▶ **How to complete this task**: If a line in the listing below includes the string "could", pull it out.

▶ **Records shown**:
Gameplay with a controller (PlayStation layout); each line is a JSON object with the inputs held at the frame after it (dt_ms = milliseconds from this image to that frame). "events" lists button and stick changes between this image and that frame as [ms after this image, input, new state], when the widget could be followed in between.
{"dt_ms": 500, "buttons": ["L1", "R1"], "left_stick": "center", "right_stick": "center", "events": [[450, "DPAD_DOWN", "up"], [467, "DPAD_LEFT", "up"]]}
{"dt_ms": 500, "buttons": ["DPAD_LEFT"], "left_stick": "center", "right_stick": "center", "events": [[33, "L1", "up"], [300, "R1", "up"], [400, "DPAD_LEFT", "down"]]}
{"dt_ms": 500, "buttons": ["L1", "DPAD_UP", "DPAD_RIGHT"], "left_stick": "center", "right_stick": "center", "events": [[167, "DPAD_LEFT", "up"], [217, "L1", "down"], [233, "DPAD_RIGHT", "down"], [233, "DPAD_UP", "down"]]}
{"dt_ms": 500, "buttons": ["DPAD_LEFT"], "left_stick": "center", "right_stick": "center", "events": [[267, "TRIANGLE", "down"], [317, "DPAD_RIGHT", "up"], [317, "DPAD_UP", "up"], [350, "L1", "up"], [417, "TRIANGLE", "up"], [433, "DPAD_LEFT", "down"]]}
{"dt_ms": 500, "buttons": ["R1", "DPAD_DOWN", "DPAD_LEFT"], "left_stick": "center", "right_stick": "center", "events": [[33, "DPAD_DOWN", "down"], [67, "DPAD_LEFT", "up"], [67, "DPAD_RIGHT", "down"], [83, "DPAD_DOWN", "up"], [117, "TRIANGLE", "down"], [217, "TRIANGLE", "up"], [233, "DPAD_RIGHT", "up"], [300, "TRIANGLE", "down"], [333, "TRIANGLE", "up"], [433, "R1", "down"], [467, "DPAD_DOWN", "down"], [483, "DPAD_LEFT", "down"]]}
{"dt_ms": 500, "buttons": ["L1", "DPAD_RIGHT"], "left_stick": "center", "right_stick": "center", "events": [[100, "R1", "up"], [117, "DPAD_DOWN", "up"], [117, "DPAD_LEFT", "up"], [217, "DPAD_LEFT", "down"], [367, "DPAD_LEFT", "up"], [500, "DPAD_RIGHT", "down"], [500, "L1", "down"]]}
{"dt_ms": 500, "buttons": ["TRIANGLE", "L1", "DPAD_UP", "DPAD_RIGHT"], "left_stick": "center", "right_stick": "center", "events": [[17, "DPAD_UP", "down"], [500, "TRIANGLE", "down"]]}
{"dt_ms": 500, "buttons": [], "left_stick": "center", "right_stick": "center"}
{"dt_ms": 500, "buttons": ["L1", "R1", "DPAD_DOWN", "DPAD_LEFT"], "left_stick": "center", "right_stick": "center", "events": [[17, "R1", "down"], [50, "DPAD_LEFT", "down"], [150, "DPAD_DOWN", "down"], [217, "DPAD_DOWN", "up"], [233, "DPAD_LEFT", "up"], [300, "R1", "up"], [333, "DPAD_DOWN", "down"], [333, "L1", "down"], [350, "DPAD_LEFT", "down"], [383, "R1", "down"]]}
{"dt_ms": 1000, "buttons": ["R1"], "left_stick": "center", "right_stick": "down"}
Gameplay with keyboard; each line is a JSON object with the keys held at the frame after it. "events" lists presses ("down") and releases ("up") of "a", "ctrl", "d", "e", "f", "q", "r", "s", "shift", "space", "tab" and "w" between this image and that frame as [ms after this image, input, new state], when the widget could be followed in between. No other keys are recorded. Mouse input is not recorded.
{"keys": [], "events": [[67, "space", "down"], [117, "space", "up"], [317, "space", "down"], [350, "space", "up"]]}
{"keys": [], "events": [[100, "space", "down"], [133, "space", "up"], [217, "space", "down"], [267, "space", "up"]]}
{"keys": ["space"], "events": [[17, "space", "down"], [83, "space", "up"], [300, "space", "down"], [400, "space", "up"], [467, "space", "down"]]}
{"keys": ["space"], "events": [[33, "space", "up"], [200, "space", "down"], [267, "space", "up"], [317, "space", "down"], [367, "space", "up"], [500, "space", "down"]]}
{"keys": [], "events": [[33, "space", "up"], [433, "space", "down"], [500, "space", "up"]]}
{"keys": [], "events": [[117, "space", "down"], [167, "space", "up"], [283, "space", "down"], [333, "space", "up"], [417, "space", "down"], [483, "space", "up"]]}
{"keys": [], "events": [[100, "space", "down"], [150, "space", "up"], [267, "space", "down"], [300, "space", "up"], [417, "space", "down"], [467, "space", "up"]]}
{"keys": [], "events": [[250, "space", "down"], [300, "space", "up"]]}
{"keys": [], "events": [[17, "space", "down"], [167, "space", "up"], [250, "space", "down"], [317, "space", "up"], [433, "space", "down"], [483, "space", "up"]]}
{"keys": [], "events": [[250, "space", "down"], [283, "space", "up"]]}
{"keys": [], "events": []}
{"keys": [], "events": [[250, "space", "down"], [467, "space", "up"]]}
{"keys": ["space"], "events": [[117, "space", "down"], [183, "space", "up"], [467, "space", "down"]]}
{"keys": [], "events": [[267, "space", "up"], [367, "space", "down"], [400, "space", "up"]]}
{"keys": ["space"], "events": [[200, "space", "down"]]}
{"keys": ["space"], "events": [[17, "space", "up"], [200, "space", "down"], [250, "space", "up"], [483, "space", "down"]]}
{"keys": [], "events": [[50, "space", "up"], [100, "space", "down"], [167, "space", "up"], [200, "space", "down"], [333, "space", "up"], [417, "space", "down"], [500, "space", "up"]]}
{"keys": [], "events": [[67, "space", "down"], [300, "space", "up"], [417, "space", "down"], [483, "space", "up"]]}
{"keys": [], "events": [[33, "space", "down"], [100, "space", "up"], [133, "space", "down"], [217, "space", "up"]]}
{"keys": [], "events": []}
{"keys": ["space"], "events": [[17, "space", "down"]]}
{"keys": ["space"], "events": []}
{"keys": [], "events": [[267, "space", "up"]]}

▶ **Task solution**:
Gameplay with a controller (PlayStation layout); each line is a JSON object with the inputs held at the frame after it (dt_ms = milliseconds from this image to that frame). "events" lists button and stick changes between this image and that frame as [ms after this image, input, new state], when the widget could be followed in between.
Gameplay with keyboard; each line is a JSON object with the keys held at the frame after it. "events" lists presses ("down") and releases ("up") of "a", "ctrl", "d", "e", "f", "q", "r", "s", "shift", "space", "tab" and "w" between this image and that frame as [ms after this image, input, new state], when the widget could be followed in between. No other keys are recorded. Mouse input is not recorded.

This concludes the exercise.